### Task statement
From the records below, extract only the lines running from the line with "Perfectos para decorar, personalizar tex" to the line with "nachbessern, bevor und", both lines included, reproducing them exactly.

Data to examine Block Start

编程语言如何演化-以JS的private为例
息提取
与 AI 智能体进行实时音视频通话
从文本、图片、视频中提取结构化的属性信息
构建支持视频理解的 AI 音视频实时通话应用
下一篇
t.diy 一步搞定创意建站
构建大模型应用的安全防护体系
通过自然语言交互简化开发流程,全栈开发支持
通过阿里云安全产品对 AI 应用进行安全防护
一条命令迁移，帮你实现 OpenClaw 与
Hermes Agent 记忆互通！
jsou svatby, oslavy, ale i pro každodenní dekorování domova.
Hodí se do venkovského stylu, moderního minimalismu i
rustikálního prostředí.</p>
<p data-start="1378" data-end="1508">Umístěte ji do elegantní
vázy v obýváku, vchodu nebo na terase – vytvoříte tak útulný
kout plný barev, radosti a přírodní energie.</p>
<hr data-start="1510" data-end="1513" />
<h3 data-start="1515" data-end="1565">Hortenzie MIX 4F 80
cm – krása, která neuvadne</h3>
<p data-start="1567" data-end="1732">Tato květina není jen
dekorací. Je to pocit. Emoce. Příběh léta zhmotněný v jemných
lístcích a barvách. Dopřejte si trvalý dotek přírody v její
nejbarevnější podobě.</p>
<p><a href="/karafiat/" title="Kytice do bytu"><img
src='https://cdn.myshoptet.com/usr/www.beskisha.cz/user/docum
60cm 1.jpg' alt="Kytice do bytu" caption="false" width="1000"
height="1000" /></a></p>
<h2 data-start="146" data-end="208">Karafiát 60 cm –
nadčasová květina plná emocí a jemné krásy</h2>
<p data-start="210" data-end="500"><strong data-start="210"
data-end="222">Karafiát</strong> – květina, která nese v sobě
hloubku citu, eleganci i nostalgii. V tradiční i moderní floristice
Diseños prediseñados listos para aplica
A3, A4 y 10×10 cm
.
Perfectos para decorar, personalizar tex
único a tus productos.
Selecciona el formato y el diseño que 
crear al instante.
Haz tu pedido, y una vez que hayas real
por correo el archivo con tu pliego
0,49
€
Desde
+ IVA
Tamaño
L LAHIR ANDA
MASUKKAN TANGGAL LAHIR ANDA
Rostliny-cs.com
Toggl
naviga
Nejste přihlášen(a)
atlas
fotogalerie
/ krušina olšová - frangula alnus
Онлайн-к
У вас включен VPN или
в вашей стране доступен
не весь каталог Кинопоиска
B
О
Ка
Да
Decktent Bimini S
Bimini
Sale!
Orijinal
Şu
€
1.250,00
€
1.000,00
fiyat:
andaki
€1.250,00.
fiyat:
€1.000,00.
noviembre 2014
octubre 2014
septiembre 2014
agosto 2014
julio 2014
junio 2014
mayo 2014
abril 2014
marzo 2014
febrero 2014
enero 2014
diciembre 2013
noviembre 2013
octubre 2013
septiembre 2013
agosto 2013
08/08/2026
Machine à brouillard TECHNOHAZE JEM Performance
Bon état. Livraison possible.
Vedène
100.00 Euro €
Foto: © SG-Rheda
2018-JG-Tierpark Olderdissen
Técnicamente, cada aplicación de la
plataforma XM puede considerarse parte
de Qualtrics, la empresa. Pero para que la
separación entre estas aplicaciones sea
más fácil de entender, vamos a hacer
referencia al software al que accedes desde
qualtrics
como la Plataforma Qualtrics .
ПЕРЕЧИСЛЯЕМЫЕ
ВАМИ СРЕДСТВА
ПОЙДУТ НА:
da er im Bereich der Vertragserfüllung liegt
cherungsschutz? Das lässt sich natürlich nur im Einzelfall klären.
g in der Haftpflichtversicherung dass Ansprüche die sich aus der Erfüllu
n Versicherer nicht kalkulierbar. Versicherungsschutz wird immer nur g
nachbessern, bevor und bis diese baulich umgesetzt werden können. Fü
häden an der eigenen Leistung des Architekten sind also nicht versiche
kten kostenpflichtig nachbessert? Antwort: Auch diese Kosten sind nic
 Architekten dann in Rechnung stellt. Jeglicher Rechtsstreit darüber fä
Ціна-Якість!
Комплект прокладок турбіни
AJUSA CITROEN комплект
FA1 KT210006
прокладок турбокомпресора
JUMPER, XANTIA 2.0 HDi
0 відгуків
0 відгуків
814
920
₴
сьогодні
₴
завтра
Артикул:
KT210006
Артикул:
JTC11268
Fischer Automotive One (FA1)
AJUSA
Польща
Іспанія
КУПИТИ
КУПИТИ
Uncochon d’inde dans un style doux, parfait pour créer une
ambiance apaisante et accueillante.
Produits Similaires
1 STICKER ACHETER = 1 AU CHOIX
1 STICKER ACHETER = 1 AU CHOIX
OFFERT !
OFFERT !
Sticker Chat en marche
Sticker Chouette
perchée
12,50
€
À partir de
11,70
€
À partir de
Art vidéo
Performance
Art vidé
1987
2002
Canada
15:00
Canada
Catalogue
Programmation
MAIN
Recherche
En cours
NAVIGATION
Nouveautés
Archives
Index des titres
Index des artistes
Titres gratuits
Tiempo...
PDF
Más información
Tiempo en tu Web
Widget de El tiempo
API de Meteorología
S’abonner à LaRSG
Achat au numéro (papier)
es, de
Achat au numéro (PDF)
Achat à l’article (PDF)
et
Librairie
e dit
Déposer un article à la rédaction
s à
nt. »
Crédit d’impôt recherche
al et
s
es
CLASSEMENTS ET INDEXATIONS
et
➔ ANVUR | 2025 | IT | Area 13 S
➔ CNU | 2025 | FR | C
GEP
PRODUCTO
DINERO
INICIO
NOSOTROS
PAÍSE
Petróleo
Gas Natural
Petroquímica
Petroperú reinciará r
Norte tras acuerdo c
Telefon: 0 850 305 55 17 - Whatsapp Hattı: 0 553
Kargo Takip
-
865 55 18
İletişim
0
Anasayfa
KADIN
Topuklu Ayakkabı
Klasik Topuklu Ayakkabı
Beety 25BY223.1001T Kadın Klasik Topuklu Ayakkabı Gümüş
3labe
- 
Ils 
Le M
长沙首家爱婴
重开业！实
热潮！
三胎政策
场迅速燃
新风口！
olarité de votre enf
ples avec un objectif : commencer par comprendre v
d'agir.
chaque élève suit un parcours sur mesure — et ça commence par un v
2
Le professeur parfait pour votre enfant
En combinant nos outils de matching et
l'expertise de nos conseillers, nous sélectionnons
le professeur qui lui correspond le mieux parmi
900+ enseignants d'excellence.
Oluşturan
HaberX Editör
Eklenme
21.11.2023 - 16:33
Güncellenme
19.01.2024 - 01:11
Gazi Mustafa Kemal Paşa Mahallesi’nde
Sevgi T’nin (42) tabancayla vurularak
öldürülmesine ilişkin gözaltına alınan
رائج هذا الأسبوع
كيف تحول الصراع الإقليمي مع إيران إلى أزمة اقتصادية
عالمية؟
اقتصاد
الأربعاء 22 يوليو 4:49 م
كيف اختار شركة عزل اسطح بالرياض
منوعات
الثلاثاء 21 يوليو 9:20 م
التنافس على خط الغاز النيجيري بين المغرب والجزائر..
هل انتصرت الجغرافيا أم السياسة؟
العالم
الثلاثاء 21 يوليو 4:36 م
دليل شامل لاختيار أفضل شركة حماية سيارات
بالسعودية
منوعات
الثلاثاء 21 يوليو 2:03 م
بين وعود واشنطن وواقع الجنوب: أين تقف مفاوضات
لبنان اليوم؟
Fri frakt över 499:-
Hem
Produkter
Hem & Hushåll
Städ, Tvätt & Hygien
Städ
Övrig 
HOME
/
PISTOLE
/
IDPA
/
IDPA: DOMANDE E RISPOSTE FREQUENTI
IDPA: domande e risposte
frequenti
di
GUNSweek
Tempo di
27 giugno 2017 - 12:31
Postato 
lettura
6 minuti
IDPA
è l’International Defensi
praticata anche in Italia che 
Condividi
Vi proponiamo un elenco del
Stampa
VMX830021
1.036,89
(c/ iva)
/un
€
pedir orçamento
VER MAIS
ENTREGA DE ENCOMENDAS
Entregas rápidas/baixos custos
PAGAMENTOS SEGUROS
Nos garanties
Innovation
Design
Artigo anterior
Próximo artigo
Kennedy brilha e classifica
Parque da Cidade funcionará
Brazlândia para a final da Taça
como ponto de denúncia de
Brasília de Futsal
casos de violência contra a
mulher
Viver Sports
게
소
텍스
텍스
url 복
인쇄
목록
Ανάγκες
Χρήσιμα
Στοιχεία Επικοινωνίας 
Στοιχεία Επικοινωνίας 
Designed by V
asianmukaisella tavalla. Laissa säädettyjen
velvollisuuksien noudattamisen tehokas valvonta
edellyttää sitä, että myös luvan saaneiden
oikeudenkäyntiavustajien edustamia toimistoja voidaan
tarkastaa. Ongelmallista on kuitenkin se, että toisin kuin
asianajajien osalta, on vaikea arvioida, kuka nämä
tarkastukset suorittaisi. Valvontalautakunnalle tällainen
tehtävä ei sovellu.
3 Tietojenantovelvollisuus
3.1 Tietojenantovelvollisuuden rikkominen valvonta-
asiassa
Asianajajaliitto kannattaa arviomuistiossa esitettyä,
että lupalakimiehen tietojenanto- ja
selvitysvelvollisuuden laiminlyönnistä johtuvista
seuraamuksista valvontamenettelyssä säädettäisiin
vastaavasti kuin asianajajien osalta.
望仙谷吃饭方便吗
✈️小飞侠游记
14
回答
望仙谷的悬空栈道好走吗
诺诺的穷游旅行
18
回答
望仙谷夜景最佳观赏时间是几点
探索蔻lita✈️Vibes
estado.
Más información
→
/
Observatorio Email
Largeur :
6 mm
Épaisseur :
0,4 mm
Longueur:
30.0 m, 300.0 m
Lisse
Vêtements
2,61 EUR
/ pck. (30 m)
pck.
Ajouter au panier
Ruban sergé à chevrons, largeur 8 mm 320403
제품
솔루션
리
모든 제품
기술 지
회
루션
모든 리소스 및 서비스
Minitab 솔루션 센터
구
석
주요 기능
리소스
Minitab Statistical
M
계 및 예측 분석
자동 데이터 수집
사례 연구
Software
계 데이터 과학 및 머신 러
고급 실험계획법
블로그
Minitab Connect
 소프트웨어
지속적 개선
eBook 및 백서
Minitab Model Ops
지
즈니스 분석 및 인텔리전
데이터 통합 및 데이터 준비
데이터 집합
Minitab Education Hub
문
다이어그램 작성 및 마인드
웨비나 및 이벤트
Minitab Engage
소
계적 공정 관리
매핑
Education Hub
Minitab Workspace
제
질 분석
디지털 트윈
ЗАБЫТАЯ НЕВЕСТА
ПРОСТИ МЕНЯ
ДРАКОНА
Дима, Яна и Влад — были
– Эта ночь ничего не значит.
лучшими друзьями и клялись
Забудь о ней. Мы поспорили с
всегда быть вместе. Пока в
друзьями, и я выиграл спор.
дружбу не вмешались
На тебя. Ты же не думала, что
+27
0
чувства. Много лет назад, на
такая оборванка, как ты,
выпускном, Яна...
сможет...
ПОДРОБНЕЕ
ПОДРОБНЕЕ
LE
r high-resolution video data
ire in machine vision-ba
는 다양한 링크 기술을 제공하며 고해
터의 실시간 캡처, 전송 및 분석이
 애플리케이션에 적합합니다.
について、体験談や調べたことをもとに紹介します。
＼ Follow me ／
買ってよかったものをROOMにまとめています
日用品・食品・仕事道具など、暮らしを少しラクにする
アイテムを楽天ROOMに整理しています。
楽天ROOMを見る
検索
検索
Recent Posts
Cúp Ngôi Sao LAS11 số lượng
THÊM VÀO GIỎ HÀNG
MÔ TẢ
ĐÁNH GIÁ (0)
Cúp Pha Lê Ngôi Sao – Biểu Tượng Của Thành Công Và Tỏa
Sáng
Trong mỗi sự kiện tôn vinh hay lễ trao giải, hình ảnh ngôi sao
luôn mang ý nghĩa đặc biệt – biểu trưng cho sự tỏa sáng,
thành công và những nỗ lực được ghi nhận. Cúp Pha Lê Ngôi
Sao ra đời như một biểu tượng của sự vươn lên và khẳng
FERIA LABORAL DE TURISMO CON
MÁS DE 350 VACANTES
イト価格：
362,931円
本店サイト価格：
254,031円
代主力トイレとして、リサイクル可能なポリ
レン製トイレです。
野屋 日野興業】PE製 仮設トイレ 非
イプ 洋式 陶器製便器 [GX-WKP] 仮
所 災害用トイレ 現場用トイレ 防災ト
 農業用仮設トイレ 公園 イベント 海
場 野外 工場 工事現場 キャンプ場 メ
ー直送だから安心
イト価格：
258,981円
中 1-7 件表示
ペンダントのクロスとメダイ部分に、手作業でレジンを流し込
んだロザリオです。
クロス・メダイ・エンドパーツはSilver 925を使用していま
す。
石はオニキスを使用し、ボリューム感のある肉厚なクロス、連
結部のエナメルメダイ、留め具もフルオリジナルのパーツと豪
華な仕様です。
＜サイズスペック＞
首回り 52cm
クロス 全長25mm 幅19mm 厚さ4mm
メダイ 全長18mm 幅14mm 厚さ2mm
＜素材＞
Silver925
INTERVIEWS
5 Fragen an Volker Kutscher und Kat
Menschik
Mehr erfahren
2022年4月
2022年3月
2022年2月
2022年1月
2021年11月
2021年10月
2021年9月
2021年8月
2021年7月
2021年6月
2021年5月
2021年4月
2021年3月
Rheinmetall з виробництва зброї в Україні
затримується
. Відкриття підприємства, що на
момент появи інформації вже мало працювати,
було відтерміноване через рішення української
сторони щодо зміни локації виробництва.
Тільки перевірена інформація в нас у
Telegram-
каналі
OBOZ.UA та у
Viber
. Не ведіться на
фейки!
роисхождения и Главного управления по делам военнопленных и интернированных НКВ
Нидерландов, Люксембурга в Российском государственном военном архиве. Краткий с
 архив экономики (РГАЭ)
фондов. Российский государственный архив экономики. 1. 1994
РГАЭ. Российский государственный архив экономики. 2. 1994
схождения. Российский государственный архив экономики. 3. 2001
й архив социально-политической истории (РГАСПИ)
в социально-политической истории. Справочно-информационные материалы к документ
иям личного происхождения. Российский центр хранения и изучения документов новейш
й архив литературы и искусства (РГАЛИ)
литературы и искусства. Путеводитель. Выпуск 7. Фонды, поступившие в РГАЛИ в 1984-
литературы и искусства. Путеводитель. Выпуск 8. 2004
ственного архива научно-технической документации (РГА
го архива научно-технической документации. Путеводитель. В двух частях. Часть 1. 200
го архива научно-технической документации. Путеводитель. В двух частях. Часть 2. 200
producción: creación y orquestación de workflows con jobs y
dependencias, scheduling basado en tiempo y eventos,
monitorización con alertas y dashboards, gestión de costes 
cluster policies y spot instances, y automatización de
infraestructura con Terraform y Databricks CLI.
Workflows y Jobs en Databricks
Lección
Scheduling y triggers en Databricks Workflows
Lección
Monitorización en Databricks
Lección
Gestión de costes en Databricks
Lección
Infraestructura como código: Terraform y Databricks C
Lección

Data to examine Block End

### Task response
Perfectos para decorar, personalizar tex
único a tus productos.
Selecciona el formato y el diseño que 
crear al instante.
Haz tu pedido, y una vez que hayas real
por correo el archivo con tu pliego
0,49
€
Desde
+ IVA
Tamaño
L LAHIR ANDA
MASUKKAN TANGGAL LAHIR ANDA
Rostliny-cs.com
Toggl
naviga
Nejste přihlášen(a)
atlas
fotogalerie
/ krušina olšová - frangula alnus
Онлайн-к
У вас включен VPN или
в вашей стране доступен
не весь каталог Кинопоиска
B
О
Ка
Да
Decktent Bimini S
Bimini
Sale!
Orijinal
Şu
€
1.250,00
€
1.000,00
fiyat:
andaki
€1.250,00.
fiyat:
€1.000,00.
noviembre 2014
octubre 2014
septiembre 2014
agosto 2014
julio 2014
junio 2014
mayo 2014
abril 2014
marzo 2014
febrero 2014
enero 2014
diciembre 2013
noviembre 2013
octubre 2013
septiembre 2013
agosto 2013
08/08/2026
Machine à brouillard TECHNOHAZE JEM Performance
Bon état. Livraison possible.
Vedène
100.00 Euro €
Foto: © SG-Rheda
2018-JG-Tierpark Olderdissen
Técnicamente, cada aplicación de la
plataforma XM puede considerarse parte
de Qualtrics, la empresa. Pero para que la
separación entre estas aplicaciones sea
más fácil de entender, vamos a hacer
referencia al software al que accedes desde
qualtrics
como la Plataforma Qualtrics .
ПЕРЕЧИСЛЯЕМЫЕ
ВАМИ СРЕДСТВА
ПОЙДУТ НА:
da er im Bereich der Vertragserfüllung liegt
cherungsschutz? Das lässt sich natürlich nur im Einzelfall klären.
g in der Haftpflichtversicherung dass Ansprüche die sich aus der Erfüllu
n Versicherer nicht kalkulierbar. Versicherungsschutz wird immer nur g
nachbessern, bevor und bis diese baulich umgesetzt werden können. Fü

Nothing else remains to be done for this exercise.